3. Type of bean for which there are not enough hours in the day to soak: garbanzos. Estimate an overnight soak, plus a full day at the office before even considering cranking up the stove.

4. When even soaking doesn’t even make a dang bit of difference: Your beans are old and have been improperly stored. (Heat and light have a degenerative effect.)

Unfortunately, there’s no way of deciphering the age of a bag of beans on the supermarket shelf, which is why I urge bean lovers across America to explore the world of heirloom beans – older, wiser and brimming with personality, yet generally sold within one year of harvest, which in the dried bean world is a pretty fresh bean. Check out the online offerings at Rancho Gordo (see link above), whose 20-plus varieties of freshly harvested beans have revolutionized the way I think about and cook with beans.

5. For a soak to be effective, cover beans with about three inches of water and keep an eye on water level, if possible.
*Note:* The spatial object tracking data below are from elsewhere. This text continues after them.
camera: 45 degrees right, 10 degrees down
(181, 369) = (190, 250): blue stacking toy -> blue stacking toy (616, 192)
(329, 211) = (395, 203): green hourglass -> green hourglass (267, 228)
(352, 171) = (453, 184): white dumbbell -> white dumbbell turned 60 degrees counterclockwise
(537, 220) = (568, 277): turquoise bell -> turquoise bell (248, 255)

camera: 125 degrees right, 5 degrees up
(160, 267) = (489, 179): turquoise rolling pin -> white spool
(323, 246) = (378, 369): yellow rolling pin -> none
Beans do drink the water.

6. In summer and in warmer climes, soak beans in the fridge to avoid sprouting or even fermentation. I’ve seen this happen in my own kitchen.
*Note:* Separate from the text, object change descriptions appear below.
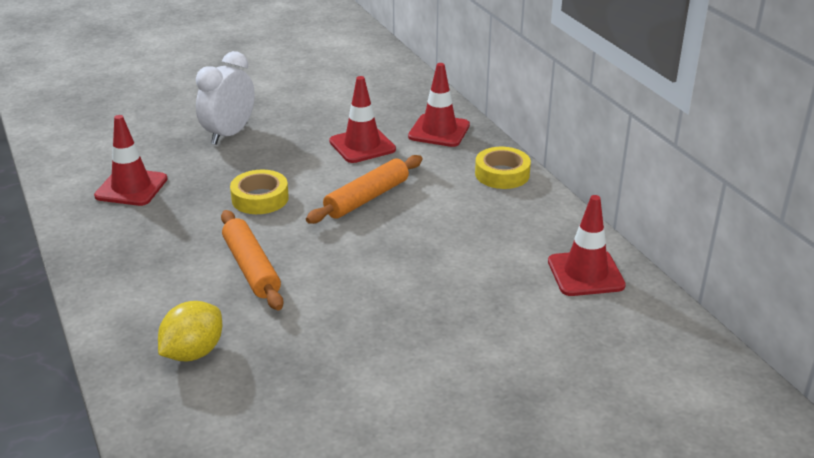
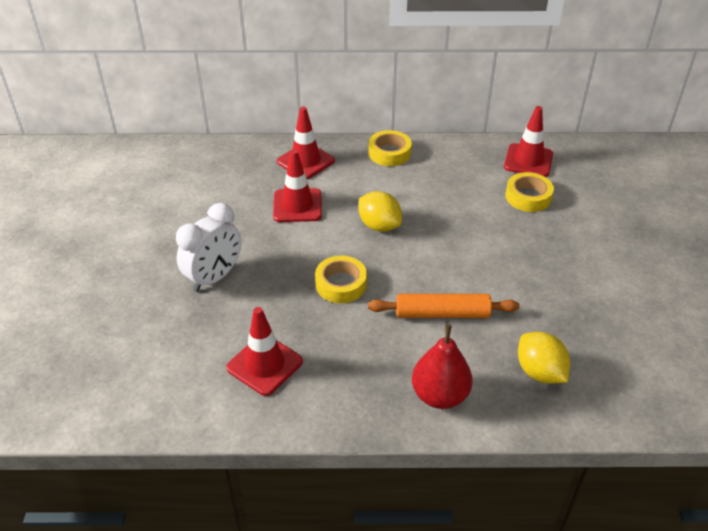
camera: 65 degrees left, 10 degrees up
(131, 292) = (440, 395): none -> red pear
(229, 134) = (214, 277): white clock -> white clock turned 105 degrees counterclockwise
(367, 198) = (379, 226): orange rolling pin -> yellow lemon
(506, 287) = (528, 197): none -> yellow tape

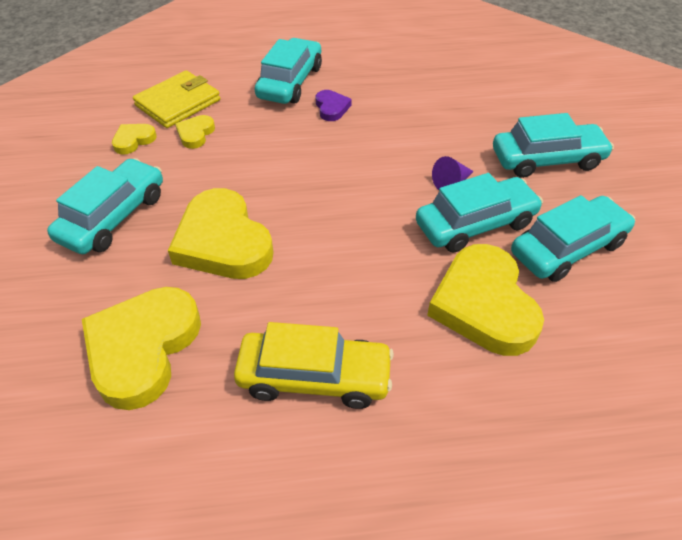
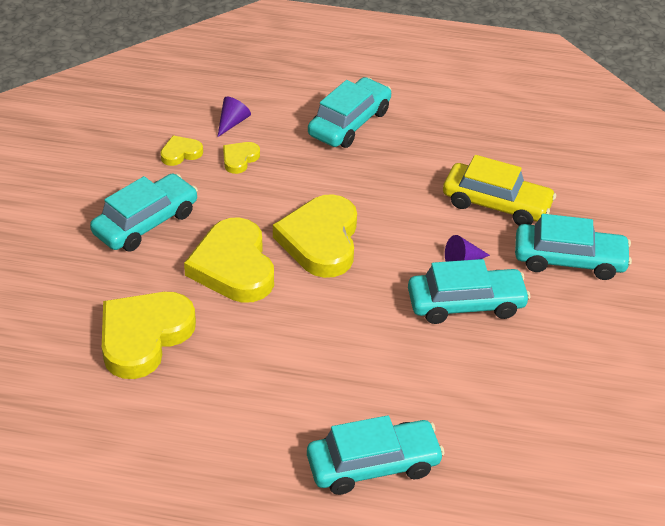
camera: 15 degrees right, 5 degrees down
(178, 103) = (232, 123): yellow wallet -> purple cone
(314, 377) = (272, 391): yellow car -> yellow car (496, 204)
(331, 108) = (380, 160): purple heart -> none
(484, 305) = (437, 373): yellow heart -> yellow heart (320, 241)
(567, 248) = (540, 345): turquoise car -> turquoise car (373, 465)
7. Bring up to a hard boil, for five minutes. This little trick hastens the cooking.

8. But then, cook at a simmer, mostly covered. If the heat is up too high, the beans tear and look unsightly. They also tend to cook on the outside, but not on the inside.

9. Cooking liquid level should be one to three inches above the beans. Liquid will reduce during cooking, so be vigilant. Several inches of water not only increases cooking time, it dilutes the flavor of the beans.

10. Cook beans mostly nude — as in without seasoning. I know this seems counterintuitive, but beans, for the most part, need to be left alone in the pot and do their thing. Flavorings such as a bay leaf, a cinnamon stick, star anise pod, herb sprigs are acceptable as they are relatively non-intrusive, while gently infusing flavor.

11. When beans are just about tender, start seasoning with your favorite stuff – onions, garlic, bell pepper, chiles, etc. If you add this stuff at the beginning, it’s not a tragedy, but if you add acid — tomatoes, vinegar, citrus — you do have a situation. Those beans will take forever to cook.

12. Salt at the end, just before serving. Beans will turn into rocks and never soften if you salt early. Trust me on this one. How much salt is up to you. Try one teaspoon per pound of beans at first, then taste a few times. Add more if necessary.

13. Try sauteing onions, garlic and other aromatics in a separate skillet. Add herbs and ground spices too. The heat of the oil stimulates your masala and when poured into the soup pot will have an amped-up effect.

14. If you heed my advice, a pot of beans should take, on average, about two hours. If you’re on hour three and your beans are nowhere near done, you may want to call it a night and pull the plug. I’m not one to give up, but with beans there is a point of no return — particularly if you’re still simmering with Letterman.